È iniziato tutto una mattina, anzi, quella mattina tutto è precipitato con le urla di mia moglie ed il suo balzo fuori dal letto “Sei nero Bruno, tutto nero!” Con il cuscino stretto tra le braccia continuò “Guardati! Oddio guardati! Te l’avevo detto di andare dal medico!” Per un po’ la fissai cercando di mettere a fuoco la sua figura, stordito da un mal di testa che pulsava all’eco delle sue urla, poi mi tirai a sedere sul letto, sollevai la maglia e mi guardai senza comprendere. Allora scesi dal letto, mi spogliai e andai davanti allo specchio, in silenzio. Distolsi appena lo sguardo e vidi Marta che parlava con qualcuno al telefono, anzi rispondeva a delle domande “No, no. Sì, nei giorni scorsi aveva la pelle un po’ arrossata. Non lo so, non l’abbiamo misurata. Ma come in giornata, ma è urgente!” e mise giù il telefono imprecando “Maledetto! Che cazzo avrà da fare tutto il giorno? Se ne andrà in giro con il suo “Suv” pagato dai pazienti italiani! Se la sogna questa vita al paese suo!” Poi si accese una sigaretta, mi squadrò dal basso in alto e continuò con lo stesso tono “Anche te però! È un mese che hai problemi con la pelle e dovevi proprio arrivare fino a questo punto? Dovevi arrivare ad essere un… un… un negro, cazzo! Un negro!” Io stavo lì, in piedi, nudo davanti allo specchio, sorpreso nel riconoscere a Marta una certa ragione. Più mi guardavo e più le sue parole non mi suonavano così esagerate: un negro, cazzo. I capelli crespi ed il naso carnoso ci aveva pensato madre natura a regalarmeli ed ora, per completare il cerchio, anche le labbra sembravano essersi leggermente gonfiate. Poi il mio sguardo cadde sulle parti intime. Almeno lì –pensai- la cosa potrebbe rivelarsi positiva, ma mi accorsi che neanche quell’unica qualità mi era stata concessa.

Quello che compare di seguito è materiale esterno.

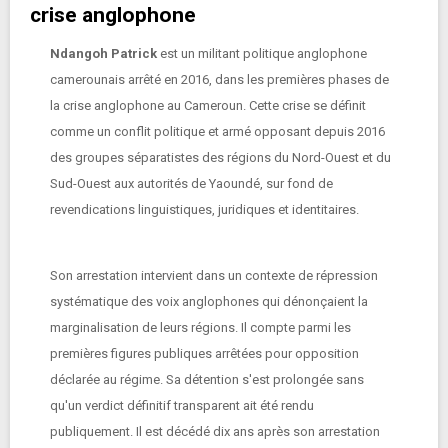
crise anglophone
Ndangoh Patrick
est un militant politique anglophone
camerounais arrêté en 2016, dans les premières phases de
la crise anglophone au Cameroun. Cette crise se définit
comme un conflit politique et armé opposant depuis 2016
des groupes séparatistes des régions du Nord-Ouest et du
Sud-Ouest aux autorités de Yaoundé, sur fond de
revendications linguistiques, juridiques et identitaires.
Son arrestation intervient dans un contexte de répression
systématique des voix anglophones qui dénonçaient la
marginalisation de leurs régions. Il compte parmi les
premières figures publiques arrêtées pour opposition
déclarée au régime. Sa détention s'est prolongée sans
qu'un verdict définitif transparent ait été rendu
publiquement. Il est décédé dix ans après son arrestation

“Vado a fare una doccia” dissi, con lo sguardo ancora puntato sul mio riflesso, poi raggiunsi il bagno come un automa, aprii l’acqua ed entrai sotto il getto caldo. Guardai l’acqua che scivolava sul mio corpo sperando di vederla trasformarsi in un fluido marrone che sciogliesse via questo incubo, restituendo alla mia pelle il colore originale. L’acqua rimase trasparente e l’incubo realtà. Ci riprovai con l’accappatoio, ma neanche sul tessuto rimase alcuna traccia di colore. Telefonai in ufficio per avvisare che non sarei andato, poi mi sedetti in silenzio sul divano a contare le ore in attesa del medico. La mia mente era confusa dal flusso enorme di pensieri che rimanevano incompiuti, abbozzati, e presto sparivano sostituiti immediatamente da altri. Neanche Marta parlava, ma di sicuro era già un pezzo avanti con i ragionamenti e le previsioni, che, chiaramente, non dovevano essere rosei. Le afferrai la mano mentre passava davanti al divano, lei si bloccò senza guardarmi e rimase ferma per una manciata di secondi, poi appena allentai la presa, si sfilò e proseguì verso la cucina. La mia mente associò immediatamente le due scene, quella in cui Marta balzava dal letto abbracciata al cuscino ed il momento in cui sfilava la sua mano dalla mia. Erano come due punti nello spazio e non c’era niente di più semplice che tracciare una linea retta tra le due scene, un ragionamento immediato, logico: mia moglie mi odiava perché ero negro.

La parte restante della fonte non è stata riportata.